**Text passage**

--- START ---

However, I would not consider this as a solution for the base load in the transition to renewable energy. I think we should build a number of gas turbine power plants. Gas would be a lot cheaper option if not for us selling a lot of the eastern seaboard gas supply overseas some years ago. New deposits are being found especially on the NW coast.
The real problem with the transition to renewable energy is that there is a complete lack of anyone with the managerial and engineering project skills to oversee this transition including driving the technology changes necessary. Formulating policies are not going to drive this change.
Peter McCormick, Lakes Entrance
Shops doing it tough
What is happening to our shopkeepers having to put their goods down 15-30% so they can get customers into their shops?
Customers are dwindling a lot, because of Big W and increasingly high rents the shops have to pay. The owners cannot afford the high amount of rent. And I supposes Big W can do what they like.
Bega is a big town, they are doing it tough, but it comes down to us, the people of Bega and district. It only takes one to start it up.

--- END ---

**Data segment**

--- START ---

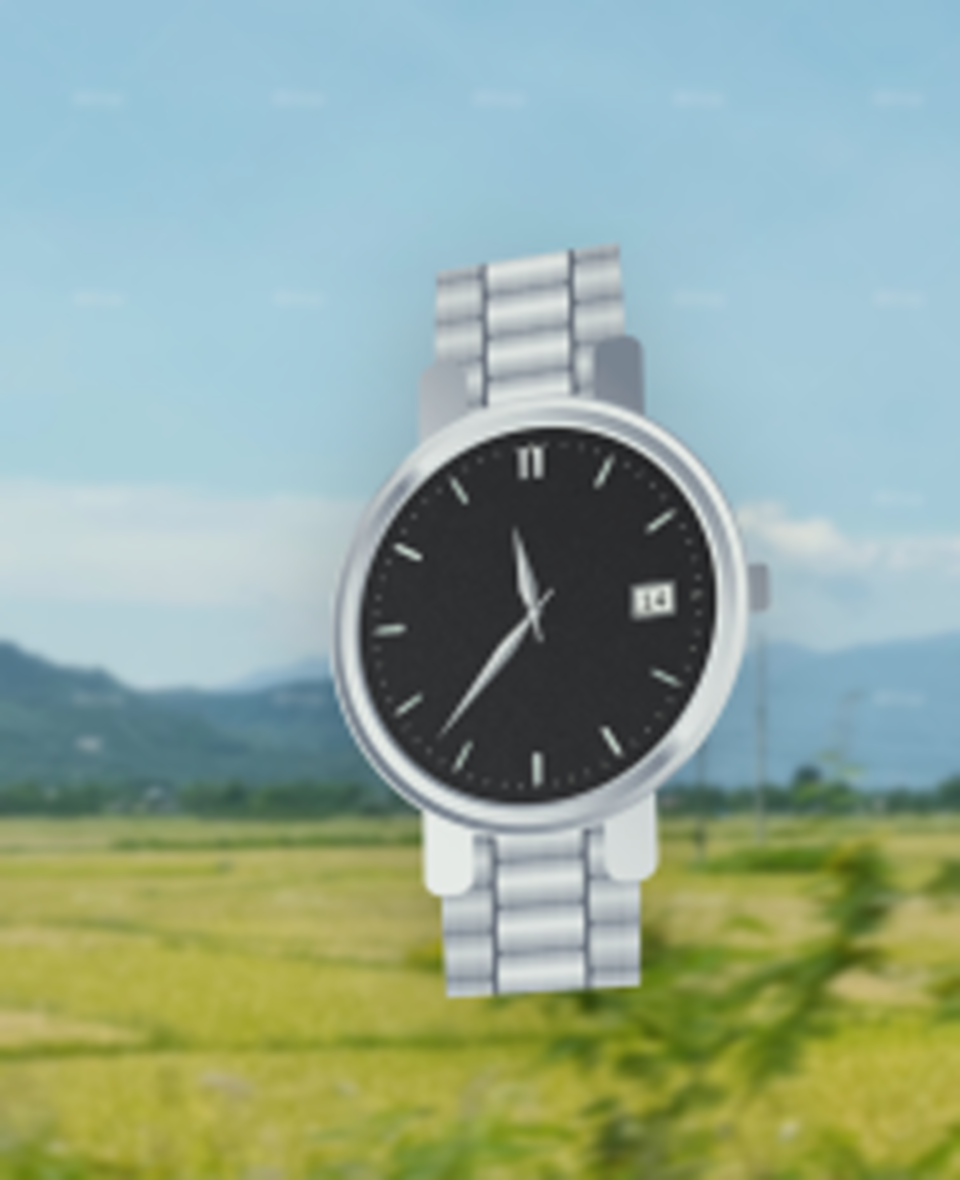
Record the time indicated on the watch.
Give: 11:37
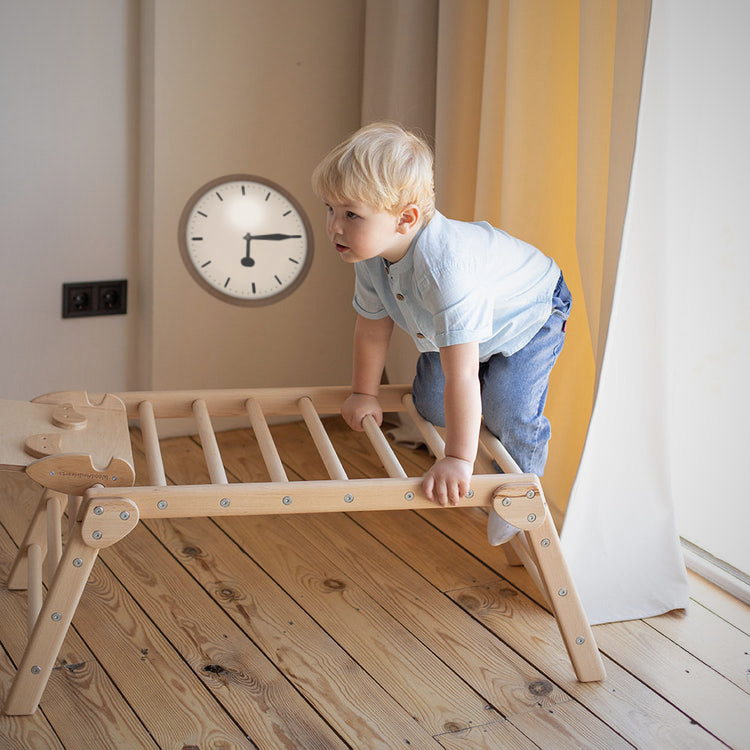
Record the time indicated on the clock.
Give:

--- END ---

**Written instruction**
Carry the letters-to-the-editor passage on energy and Bega's struggling shops forward from its final sentence.

**The result**
Mick Ahkin, Bega
Knee-jerk reaction
It is interesting that people just quote statistics on crashes. Out of seven fatalities on the mountain, locals know that four of them have nothing to do with speed or road conditions. The road from South Pambula to the bottom of the mountain and again from the top to Cathcart are perfectly safe. If the speed limit on these strips is reduced to 80 then it is nothing but ridiculous.
Again a knee-jerk reaction by some. We are becoming the most over regulated country in the world.
Nerida Manning, Delegate
Secret koala approach
The NSW Legislative Council has initiated an inquiry into koala populations and habitat in NSW. If one were looking for a good example of why such an inquiry is necessary, it's difficult to go past the massive waste of public funds and appalling management koalas are subject to in the south-east.
Take the secret 150 hectare hot burn undertaken in critical koala habitat near Bermagui last week. Of course we know such burns will not stop a fair dinkum bushfire, nor will it stop a fire from starting. However, there are many negative impacts including the further degradation of the limited suitable habitat available for koalas.
This sledgehammer approach to koala management is apparently supported by a secret new conservation group that the Office of Environment and Heritage (OEH) set up in Bega earlier this year. It seems the purpose of the group is to continue withholding information, while supporting what the OEH and the Forestry Corporation support (aka the koala extinction plan). For example, the planting of thousands of trees on private land (BDN July 19) was first proposed by the Forest Corporation back in the 1990s. All of the evidence demonstrates this will not help koalas, unless they are special or magic trees. Then there are the perennial and secret publicly funded pre-logging koala surveys that don't help koalas either.
If nothing else the inquiry will provide those interested in helping koalas with a forum, that otherwise doesn't exist, to express concerns.